• [GIVEN ENTRIES]:
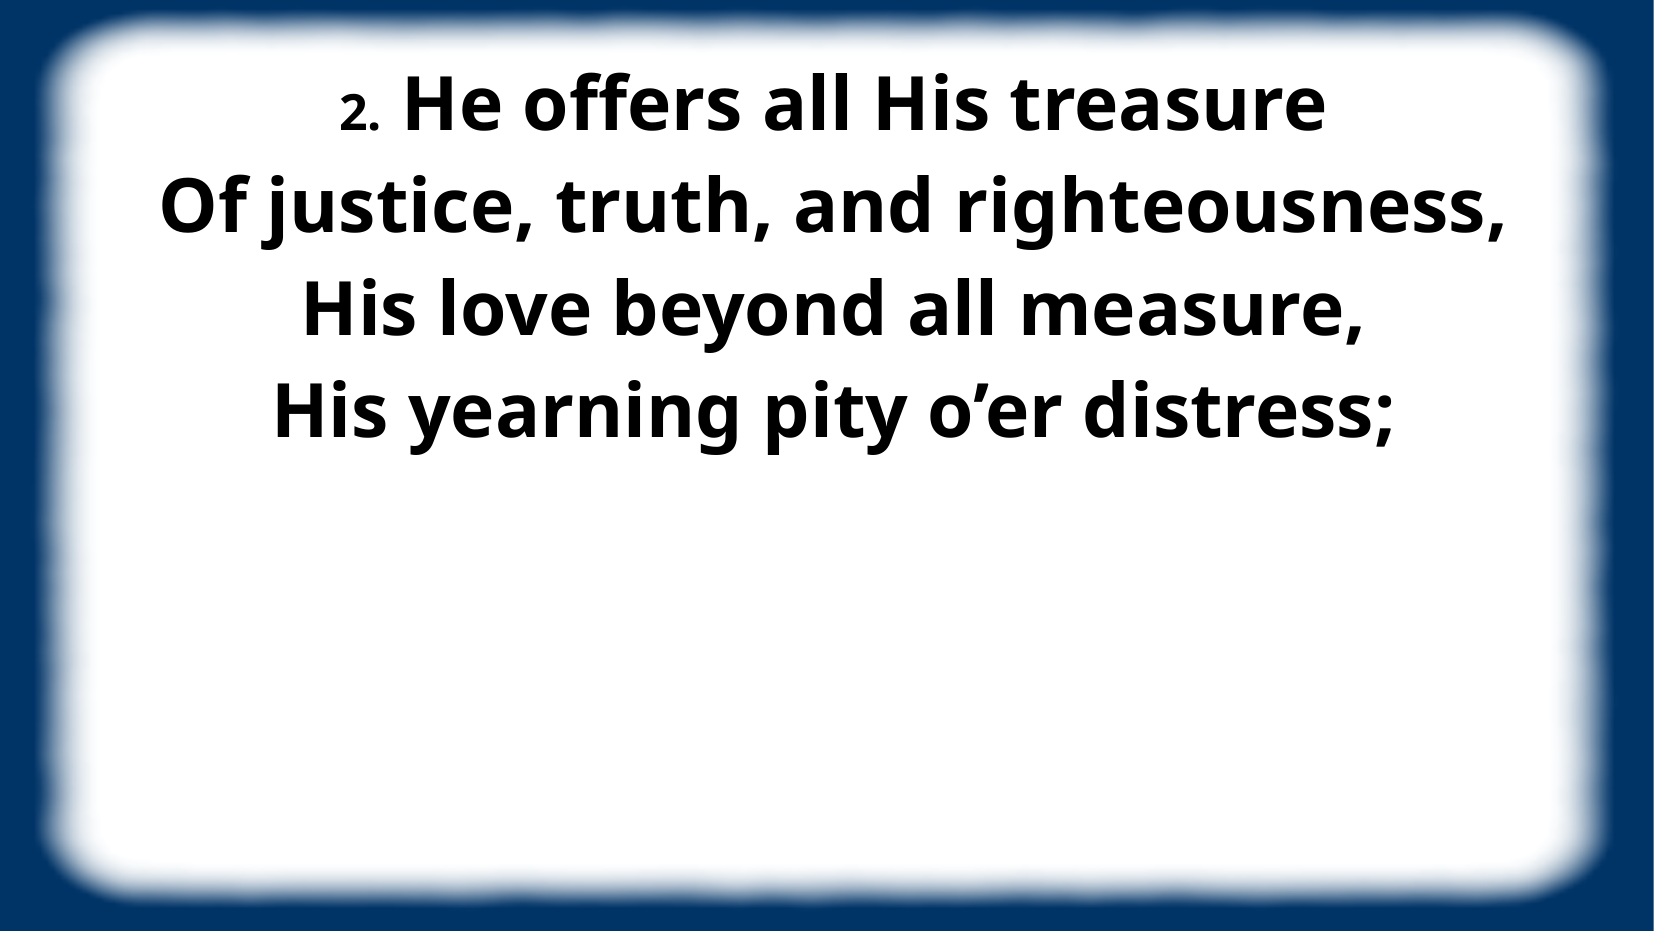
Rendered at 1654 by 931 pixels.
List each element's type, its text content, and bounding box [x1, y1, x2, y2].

text_box 2. He offers all His treasure Of justice, truth, and righteousness, His love beyond all measure, His yearning pity o’er distress; [91, 42, 1577, 457]
picture [0, 0, 1654, 931]
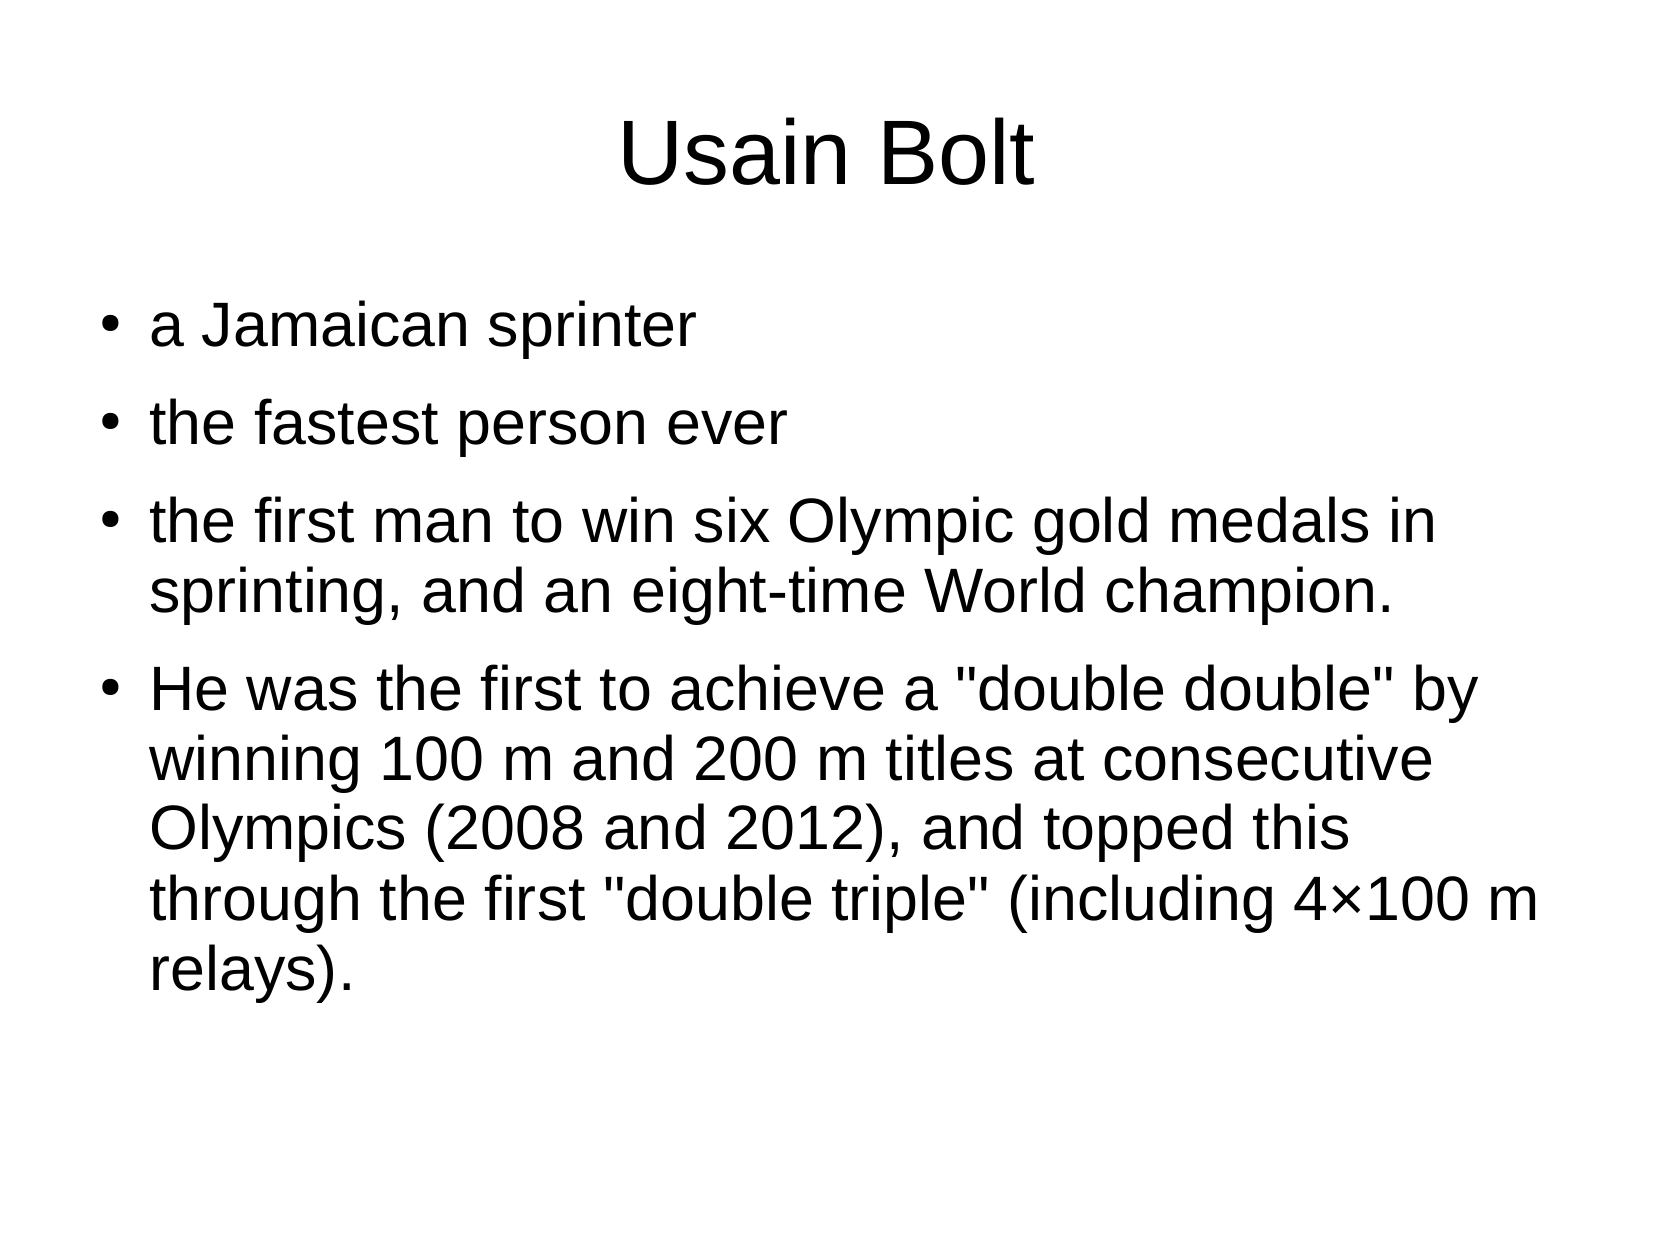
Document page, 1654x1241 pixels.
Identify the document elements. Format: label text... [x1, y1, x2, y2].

list a Jamaican sprinter the fastest person ever the first man to win six Olympic gold medals in sprinting, and an eight-time World champion. He was the first to achieve a "double double" by winning 100 m and 200 m titles at consecutive Olympics (2008 and 2012), and topped this through the first "double triple" (including 4×100 m relays). [82, 290, 1571, 1010]
title Usain Bolt [82, 49, 1571, 257]
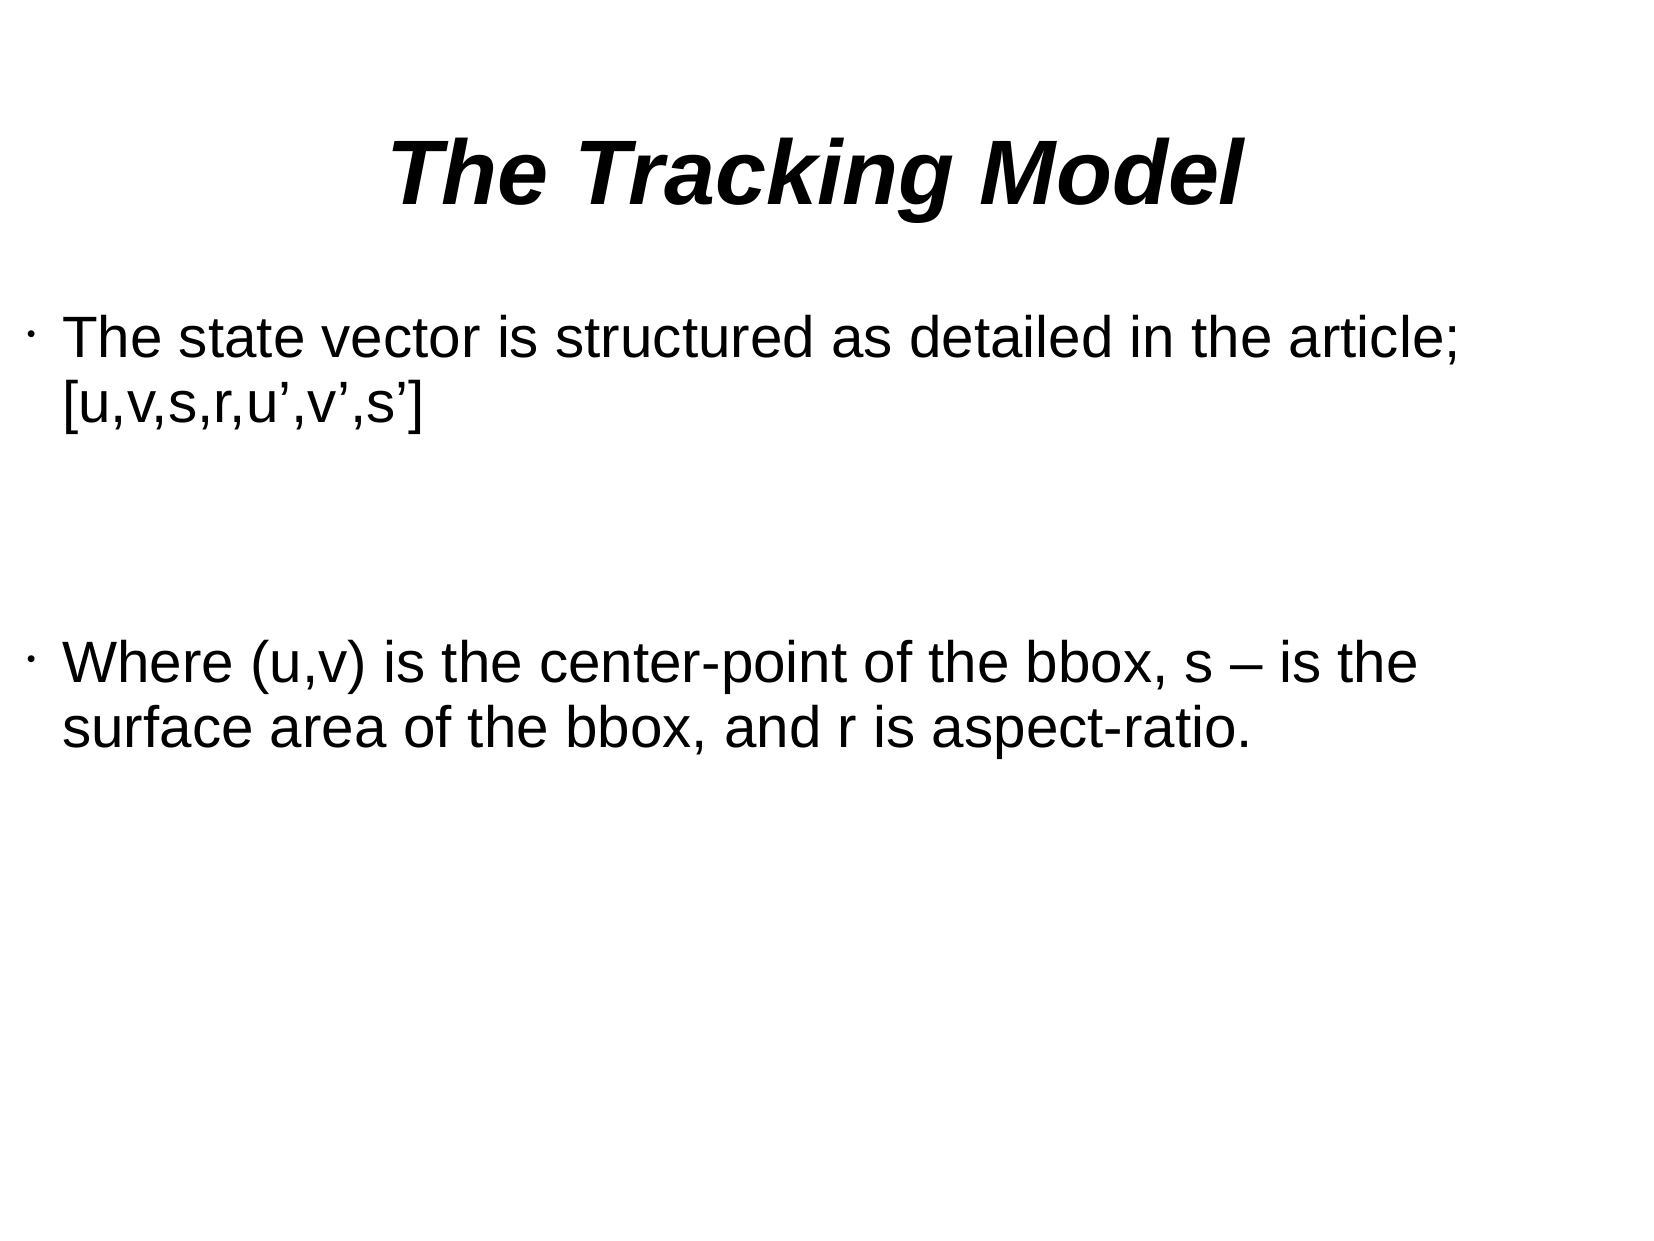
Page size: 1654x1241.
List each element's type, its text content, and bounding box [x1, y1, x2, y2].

title The Tracking Model [71, 69, 1561, 240]
subtitle The state vector is structured as detailed in the article; [u,v,s,r,u’,v’,s’] Where (u,v) is the center-point of the bbox, s – is the surface area of the bbox, and r is aspect-ratio. [26, 240, 1606, 1212]
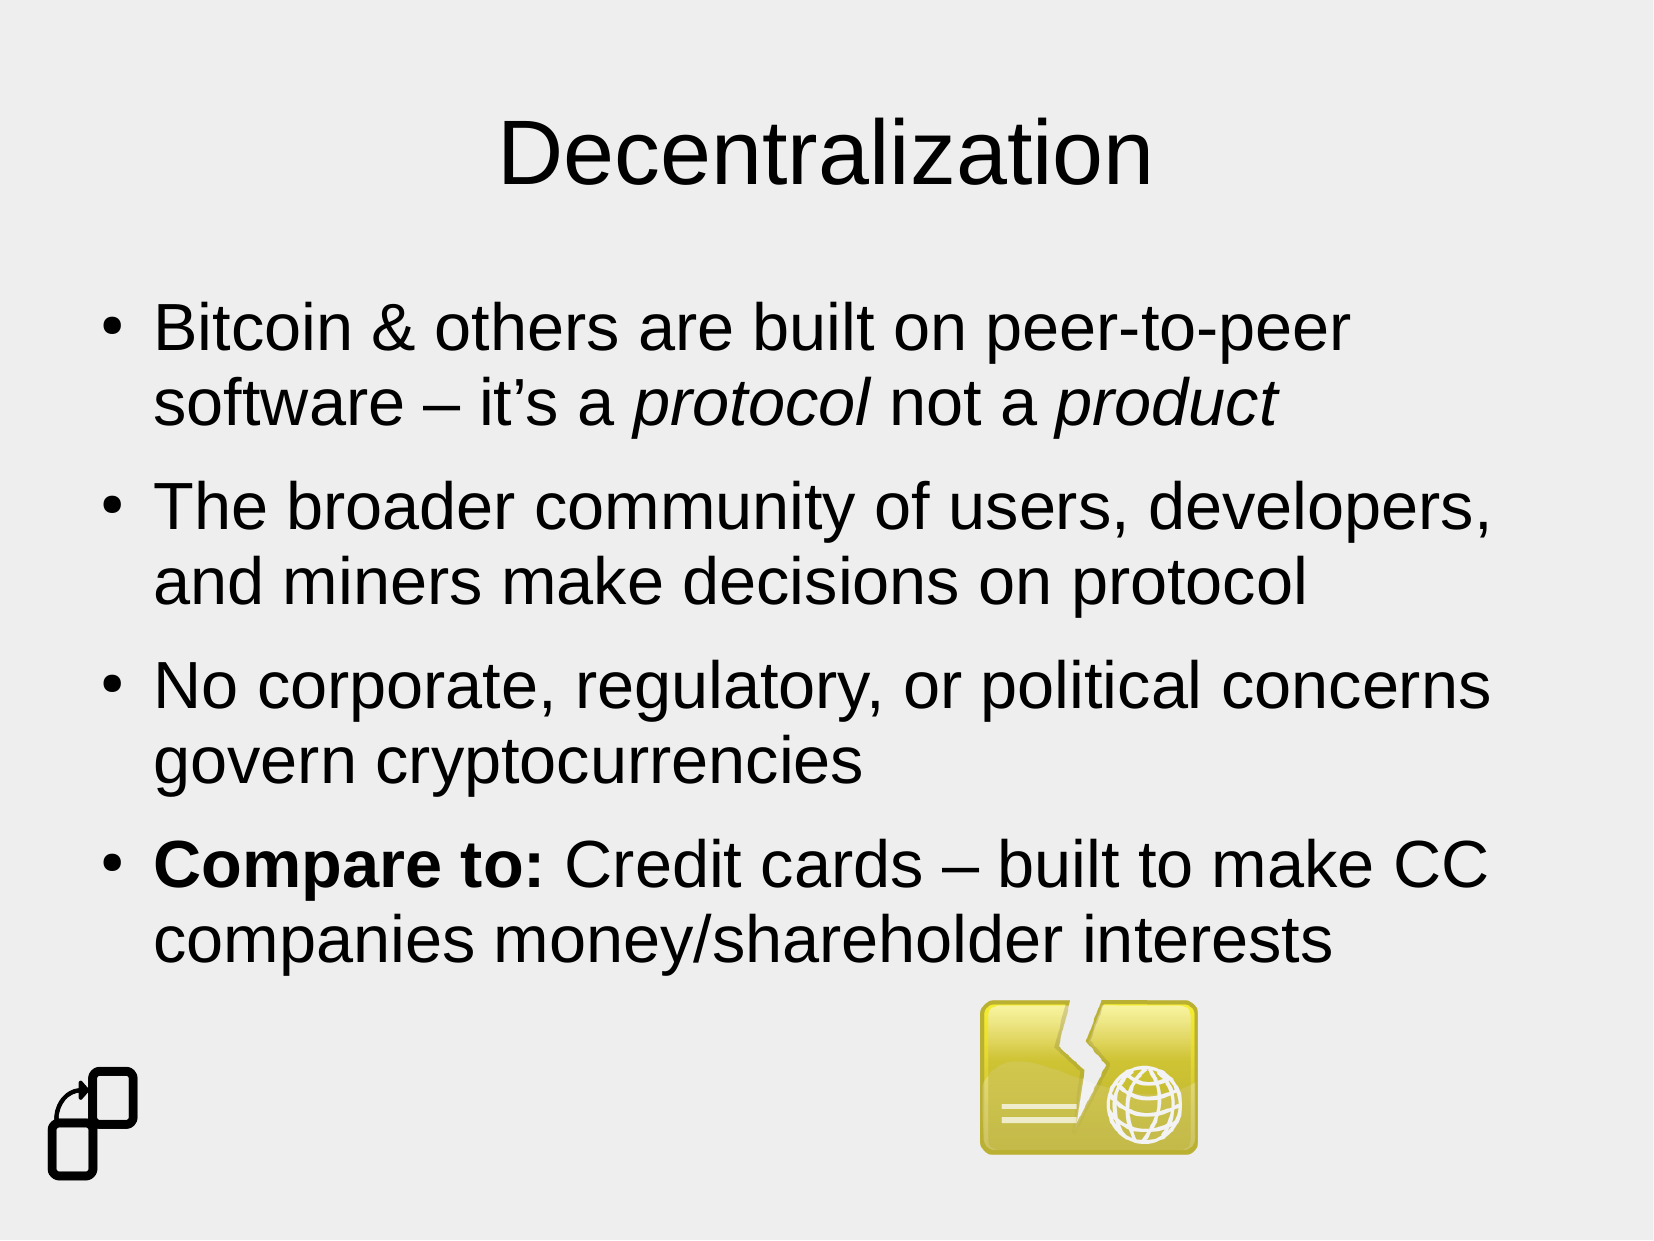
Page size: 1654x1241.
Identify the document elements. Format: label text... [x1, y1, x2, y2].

picture [30, 1062, 153, 1186]
title Decentralization [82, 49, 1571, 257]
list Bitcoin & others are built on peer-to-peer software – it’s a protocol not a product The broader community of users, developers, and miners make decisions on protocol No corporate, regulatory, or political concerns govern cryptocurrencies Compare to: Credit cards – built to make CC companies money/shareholder interests [82, 290, 1571, 1010]
picture [980, 1000, 1198, 1156]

• [SHORT TASK]: Render the lines above as a Markdown table with the columns "Row" and "Line", numbering each row and skipping blank lines. Leave out the pictures.

• [ANSWER TO THE PROBLEM]:
| Row | Line |
|---|---|
| 1 | Rendered at 1654 by 931 pixels. |
| 2 | List each element's type, its text content, and bounding box [x1, y1, x2, y2]. |
| 3 | text_box 2. He offers all His treasure Of justice, truth, and righteousness, His love beyond all measure, His yearning pity o’er distress; [91, 42, 1577, 457] |
| 4 | picture [0, 0, 1654, 931] |
| 5 | Document page, 1654x1241 pixels. |
| 6 | Identify the document elements. Format: label text... [x1, y1, x2, y2]. |
| 7 | list a Jamaican sprinter the fastest person ever the first man to win six Olympic gold medals in sprinting, and an eight-time World champion. He was the first to achieve a "double double" by winning 100 m and 200 m titles at consecutive Olympics (2008 and 2012), and topped this through the first "double triple" (including 4×100 m relays). [82, 290, 1571, 1010] |
| 8 | title Usain Bolt [82, 49, 1571, 257] |
| 9 | Page size: 1654x1241. |
| 10 | List each element's type, its text content, and bounding box [x1, y1, x2, y2]. |
| 11 | title The Tracking Model [71, 69, 1561, 240] |
| 12 | subtitle The state vector is structured as detailed in the article; [u,v,s,r,u’,v’,s’] Where (u,v) is the center-point of the bbox, s – is the surface area of the bbox, and r is aspect-ratio. [26, 240, 1606, 1212] |
| 13 | Page size: 1654x1241. |
| 14 | Identify the document elements. Format: label text... [x1, y1, x2, y2]. |
| 15 | picture [30, 1062, 153, 1186] |
| 16 | title Decentralization [82, 49, 1571, 257] |
| 17 | list Bitcoin & others are built on peer-to-peer software – it’s a protocol not a product The broader community of users, developers, and miners make decisions on protocol No corporate, regulatory, or political concerns govern cryptocurrencies Compare to: Credit cards – built to make CC companies money/shareholder interests [82, 290, 1571, 1010] |
| 18 | picture [980, 1000, 1198, 1156] |